[Dataset rows]
☆ ☆ ☆ ☆ ☆
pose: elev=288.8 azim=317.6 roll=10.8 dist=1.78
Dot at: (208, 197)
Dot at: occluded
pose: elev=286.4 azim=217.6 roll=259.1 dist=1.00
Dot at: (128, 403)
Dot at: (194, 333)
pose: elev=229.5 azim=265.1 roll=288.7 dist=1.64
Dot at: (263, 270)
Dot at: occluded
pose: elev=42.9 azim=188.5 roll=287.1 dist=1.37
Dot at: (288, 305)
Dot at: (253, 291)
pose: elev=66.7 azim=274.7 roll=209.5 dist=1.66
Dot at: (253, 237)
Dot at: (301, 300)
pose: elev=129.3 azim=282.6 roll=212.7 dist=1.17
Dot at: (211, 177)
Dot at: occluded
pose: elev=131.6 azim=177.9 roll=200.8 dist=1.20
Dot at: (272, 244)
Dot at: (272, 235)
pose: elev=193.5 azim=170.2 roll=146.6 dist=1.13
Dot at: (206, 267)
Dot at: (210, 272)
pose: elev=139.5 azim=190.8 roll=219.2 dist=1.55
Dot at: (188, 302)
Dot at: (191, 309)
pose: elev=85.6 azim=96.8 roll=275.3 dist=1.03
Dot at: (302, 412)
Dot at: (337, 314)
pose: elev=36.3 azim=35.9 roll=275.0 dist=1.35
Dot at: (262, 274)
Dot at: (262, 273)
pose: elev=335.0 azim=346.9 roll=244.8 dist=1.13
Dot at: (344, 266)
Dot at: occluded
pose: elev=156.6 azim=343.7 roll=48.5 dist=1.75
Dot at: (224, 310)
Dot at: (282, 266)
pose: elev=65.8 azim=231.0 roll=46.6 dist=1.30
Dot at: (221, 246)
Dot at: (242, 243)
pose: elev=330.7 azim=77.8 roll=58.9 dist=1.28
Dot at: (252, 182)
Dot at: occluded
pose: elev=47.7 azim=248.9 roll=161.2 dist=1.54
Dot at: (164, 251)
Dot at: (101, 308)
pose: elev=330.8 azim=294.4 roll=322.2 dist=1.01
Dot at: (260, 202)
☆ ☆ ☆ ☆ ☆
TO BE DONE:
Reproduce every line of the records above verbatim, in the same order.

SOLUTION TO THIS PROBLEM:
pose: elev=288.8 azim=317.6 roll=10.8 dist=1.78
Dot at: (208, 197)
Dot at: occluded
pose: elev=286.4 azim=217.6 roll=259.1 dist=1.00
Dot at: (128, 403)
Dot at: (194, 333)
pose: elev=229.5 azim=265.1 roll=288.7 dist=1.64
Dot at: (263, 270)
Dot at: occluded
pose: elev=42.9 azim=188.5 roll=287.1 dist=1.37
Dot at: (288, 305)
Dot at: (253, 291)
pose: elev=66.7 azim=274.7 roll=209.5 dist=1.66
Dot at: (253, 237)
Dot at: (301, 300)
pose: elev=129.3 azim=282.6 roll=212.7 dist=1.17
Dot at: (211, 177)
Dot at: occluded
pose: elev=131.6 azim=177.9 roll=200.8 dist=1.20
Dot at: (272, 244)
Dot at: (272, 235)
pose: elev=193.5 azim=170.2 roll=146.6 dist=1.13
Dot at: (206, 267)
Dot at: (210, 272)
pose: elev=139.5 azim=190.8 roll=219.2 dist=1.55
Dot at: (188, 302)
Dot at: (191, 309)
pose: elev=85.6 azim=96.8 roll=275.3 dist=1.03
Dot at: (302, 412)
Dot at: (337, 314)
pose: elev=36.3 azim=35.9 roll=275.0 dist=1.35
Dot at: (262, 274)
Dot at: (262, 273)
pose: elev=335.0 azim=346.9 roll=244.8 dist=1.13
Dot at: (344, 266)
Dot at: occluded
pose: elev=156.6 azim=343.7 roll=48.5 dist=1.75
Dot at: (224, 310)
Dot at: (282, 266)
pose: elev=65.8 azim=231.0 roll=46.6 dist=1.30
Dot at: (221, 246)
Dot at: (242, 243)
pose: elev=330.7 azim=77.8 roll=58.9 dist=1.28
Dot at: (252, 182)
Dot at: occluded
pose: elev=47.7 azim=248.9 roll=161.2 dist=1.54
Dot at: (164, 251)
Dot at: (101, 308)
pose: elev=330.8 azim=294.4 roll=322.2 dist=1.01
Dot at: (260, 202)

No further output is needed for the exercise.